Gli epigoni di questa concezione, poi, omettono la seconda parte della definizione di “meriti” data da Martelli, invero attualissima: il merito è una forma di potere e di “libertà di”. Chi merita è, dice Martelli, chi può agire. Il potere di agire, la libertà positiva che l’esercizio del merito e dei suoi correlati implica, non è mai messa a tema da chi, oggi, si rifà a questa prospettiva. E asimmetrie di potere eccessive, diritti di proprietà squilibrati, concentrazione cumulativa delle diseguaglianze, sono alla base della maggiore o minore possibilità di poter agire.

Non meno cogente, anzi forse più ancora, è questa prospettiva per il tema dei bisogni: “Le donne e gli uomini immersi nel bisogno sono le persone che non sono poste in grado di essere utili a sé e agli altri, coloro che sono emarginati o dal lavoro o dalla conoscenza o dagli affetti o dalla salute: sono coloro che devono agire”. Il bisogno pone le persone nella necessità di agire: accettare qualsiasi lavoro, mettere a rischio la salute in cambio di un salario, rinunciare a diritti di cittadinanza per guadagnare ciò che appena basta alla riproduzione materiale. Le situazioni di bisogno pongono le persone in condizioni di vulnerabilità, esclusione, diseguaglianza.

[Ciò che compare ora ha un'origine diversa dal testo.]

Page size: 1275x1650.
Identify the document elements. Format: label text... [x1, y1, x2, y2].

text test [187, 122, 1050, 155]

Martelli si interroga poi su chi siano i soggetti sociali dei meriti (che possono agire) e dei bisogni (che devono agire) e ne propone un’alleanza riformista, guidata dal Psi, che spiazzi il Pci e dia voce alla “maggioranza riformista”. Come è andata a finire, lo sappiamo. Ma i punti focali del discorso di Martelli “iniziativa politica-soggetti sociali-meriti-bisogni” interrogano anche oggi le forze politiche, che però ne fanno un uso sloganistico, privo dello spessore analitico che il discorso di Rimini portava con sé.

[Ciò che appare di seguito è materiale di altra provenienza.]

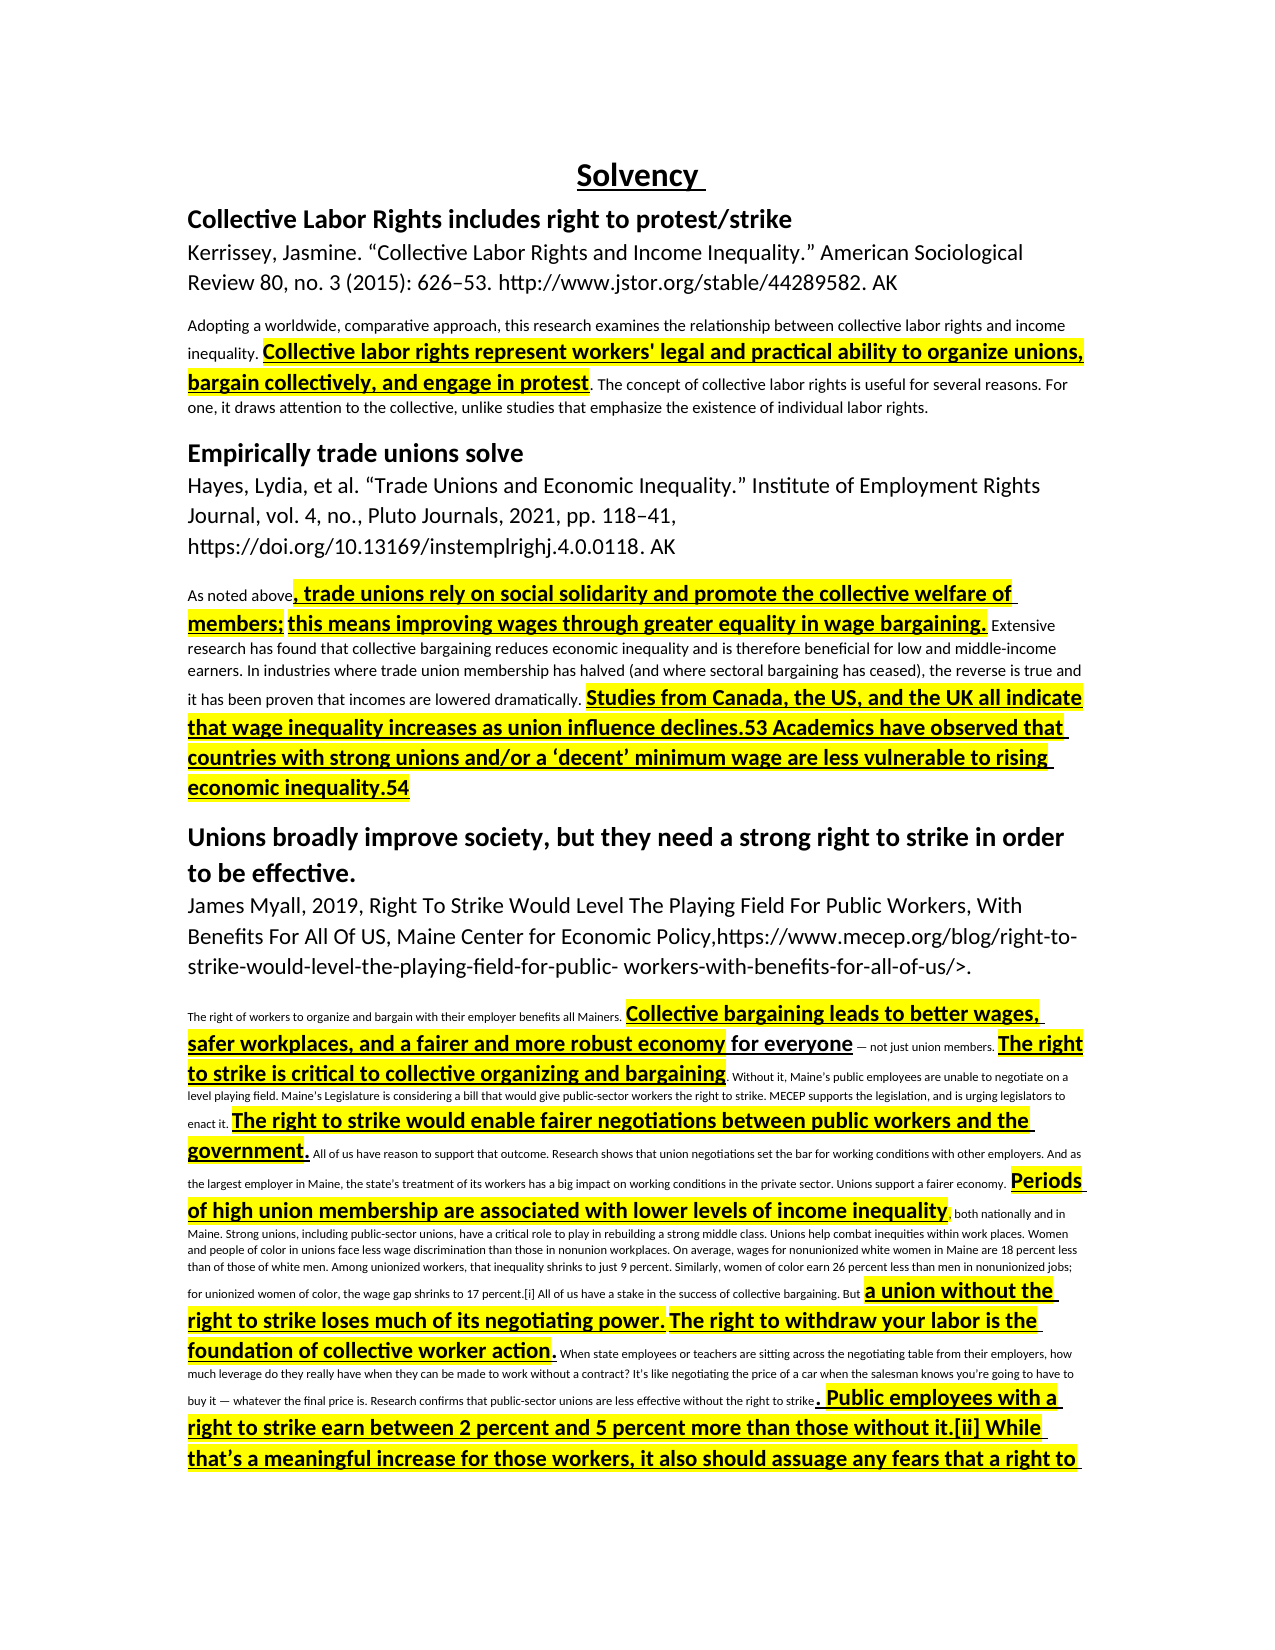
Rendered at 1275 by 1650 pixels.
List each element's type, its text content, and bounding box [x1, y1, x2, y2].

text James Myall, 2019, Right To Strike Would Level The Playing Field For Public Workers, With Benefits For All Of US, Maine Center for Economic Policy,https://www.mecep.org/blog/right-to-strike-would-level-the-playing-field-for-public- workers-with-benefits-for-all-of-us/>. [187, 892, 1087, 980]
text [187, 999, 1087, 1472]
subtitle Collective Labor Rights includes right to protest/strike [187, 202, 1087, 235]
subtitle Unions broadly improve society, but they need a strong right to strike in order to be effective. [187, 820, 1087, 889]
text Kerrissey, Jasmine. “Collective Labor Rights and Income Inequality.” American Sociological Review 80, no. 3 (2015): 626–53. http://www.jstor.org/stable/44289582. AK [187, 238, 1087, 296]
text As noted above, trade unions rely on social solidarity and promote the collective welfare of members; this means improving wages through greater equality in wage bargaining. Extensive research has found that collective bargaining reduces economic inequality and is therefore beneficial for low and middle-income earners. In industries where trade union membership has halved (and where sectoral bargaining has ceased), the reverse is true and it has been proven that incomes are lowered dramatically. Studies from Canada, the US, and the UK all indicate that wage inequality increases as union influence declines.53 Academics have observed that countries with strong unions and/or a ‘decent’ minimum wage are less vulnerable to rising economic inequality.54 [187, 579, 1087, 802]
subtitle Solvency [187, 154, 1087, 195]
subtitle Empirically trade unions solve [187, 436, 1087, 469]
text Hayes, Lydia, et al. “Trade Unions and Economic Inequality.” Institute of Employment Rights Journal, vol. 4, no., Pluto Journals, 2021, pp. 118–41, https://doi.org/10.13169/instemplrighj.4.0.0118. AK [187, 471, 1087, 560]
text Adopting a worldwide, comparative approach, this research examines the relationship between collective labor rights and income inequality. Collective labor rights represent workers' legal and practical ability to organize unions, bargain collectively, and engage in protest. The concept of collective labor rights is useful for several reasons. For one, it draws attention to the collective, unlike studies that emphasize the existence of individual labor rights. [187, 315, 1087, 418]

L’iniziativa politica è ridotta al leaderismo, senza articolare il tema della rappresentanza, della forma-partito e del ricambio della classe dirigente. I richiami ai soggetti sociali oscillano tra la falsa coscienza di un “interesse nazionale” e l’idea che il bene dei più forti equivalga al bene di tutti, per un meccanismo di “sgocciolamento” che in realtà ha già mostrato tutta la sua inconsistenza. Meriti e bisogni, poi, sono invocati senza riferirsi al tema dei poteri e della libertà di agire. Se i temi del “riformismo” del Pd sono questi, è bene attrezzarsi per non ripetere gli errori fatti in questi quarant’anni.